The Treasury has proposed to Congress that it be granted “temporary” authority to extend virtually an unlimited line of credit to Freddie Mac and Fannie Mae and to also purchase their equity. Additionally, the Federal Reserve Board has also granted authority to the Federal Reserve Bank of New York to provide them access to the discount window at the primary credit rate.
These actions, while intended to be temporary and to enable these institutions to continue rolling over their outstanding debt and maintain their active role in mortgage markets, effectively amount to de facto nationalization of these two entities. Far from being temporary, these actions change forever the links between Freddie and Fannie and the government. This conclusion holds in spite of the fact that no loans have yet been extended, nor has equity been acquired.
The very fact that Treasury and the Fed have put in place mechanisms to ensure that these two institutions will survive has already enabled them to raise funds and has resulted in stockholders’ shares remaining at positive values. This result reflects the value of converting an implicit government guarantee into an explicit taxpayer guarantee, with all the problems and risks to the taxpayer that it entails.
Secretary Paulson has indicated that the terms surrounding any injection of funds would be designed to protect the US taxpayer. How this would be done seems to have been left purposely vague; but simply purchasing equity or preferred stock without additional rights, preferences, and warrants won’t cut it. Furthermore, it is now clear that the taxpayers are already explicitly at risk and will have to absorb losses should these entities fail.
Thus, taxpayers need to have those protections put in place immediately, even if equity is not purchased by the Treasury.
The key question is, what kinds of protections should be instituted? The Financial Economists Roundtable, a group of well-known senior finance experts, addressed this issue explicitly in a statement following their annual meeting in Glen Cove, NY earlier this week.

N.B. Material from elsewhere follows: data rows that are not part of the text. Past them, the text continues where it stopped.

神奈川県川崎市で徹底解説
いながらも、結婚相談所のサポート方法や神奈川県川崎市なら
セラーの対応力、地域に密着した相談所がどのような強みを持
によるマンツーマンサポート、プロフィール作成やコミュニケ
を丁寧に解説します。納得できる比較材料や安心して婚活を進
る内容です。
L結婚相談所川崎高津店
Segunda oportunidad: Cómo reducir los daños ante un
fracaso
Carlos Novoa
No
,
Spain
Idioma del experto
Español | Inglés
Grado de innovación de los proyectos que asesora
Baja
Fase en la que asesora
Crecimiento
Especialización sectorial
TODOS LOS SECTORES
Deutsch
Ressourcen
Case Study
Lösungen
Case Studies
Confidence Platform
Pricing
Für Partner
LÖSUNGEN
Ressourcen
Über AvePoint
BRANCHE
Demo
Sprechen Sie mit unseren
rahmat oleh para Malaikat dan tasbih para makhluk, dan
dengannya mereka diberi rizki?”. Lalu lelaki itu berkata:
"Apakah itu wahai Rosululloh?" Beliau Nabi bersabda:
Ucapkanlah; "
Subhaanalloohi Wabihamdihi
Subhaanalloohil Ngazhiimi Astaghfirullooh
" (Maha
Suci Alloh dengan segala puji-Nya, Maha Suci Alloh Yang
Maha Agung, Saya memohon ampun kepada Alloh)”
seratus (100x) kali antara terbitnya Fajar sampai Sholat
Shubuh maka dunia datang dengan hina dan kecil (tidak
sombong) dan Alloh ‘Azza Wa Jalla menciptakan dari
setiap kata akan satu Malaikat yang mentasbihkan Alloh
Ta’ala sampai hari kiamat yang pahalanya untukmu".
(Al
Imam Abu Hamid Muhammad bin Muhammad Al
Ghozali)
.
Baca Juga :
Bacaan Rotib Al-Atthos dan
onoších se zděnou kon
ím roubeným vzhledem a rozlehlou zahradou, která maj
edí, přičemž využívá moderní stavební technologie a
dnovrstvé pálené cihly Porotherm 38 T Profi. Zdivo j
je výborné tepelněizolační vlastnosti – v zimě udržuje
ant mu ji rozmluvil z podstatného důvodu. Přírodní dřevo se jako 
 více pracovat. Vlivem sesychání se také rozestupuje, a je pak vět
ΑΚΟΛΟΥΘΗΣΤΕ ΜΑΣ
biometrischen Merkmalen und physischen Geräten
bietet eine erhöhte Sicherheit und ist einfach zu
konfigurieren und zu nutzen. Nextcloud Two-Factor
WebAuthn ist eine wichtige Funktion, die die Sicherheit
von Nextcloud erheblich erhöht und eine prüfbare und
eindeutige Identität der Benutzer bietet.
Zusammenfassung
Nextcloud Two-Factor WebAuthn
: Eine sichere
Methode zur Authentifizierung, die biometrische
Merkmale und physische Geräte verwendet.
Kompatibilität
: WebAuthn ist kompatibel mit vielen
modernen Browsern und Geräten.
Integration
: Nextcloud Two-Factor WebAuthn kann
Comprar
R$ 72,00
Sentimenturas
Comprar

They articulated the principle that the government should be “fully compensated for the full economic value of its support…” and this should include, in the case of equity injections, the granting of stock warrants “… for converting its implicit guarantee of their liabilities into an explicit guarantee.”
But I argue that further short-run protections are also needed, regardless of whether equity is provided, because existing stockholders stand to gain any upside should Freddie and Fannie recover, even without the injection of taxpayer funds. What is needed now is a host of reforms, many of which are different from those being proposed by Treasury.
First, the government’s commitment should be explicitly recognized through the granting of warrants or rights so that the taxpayer can participate in any upside that may now result.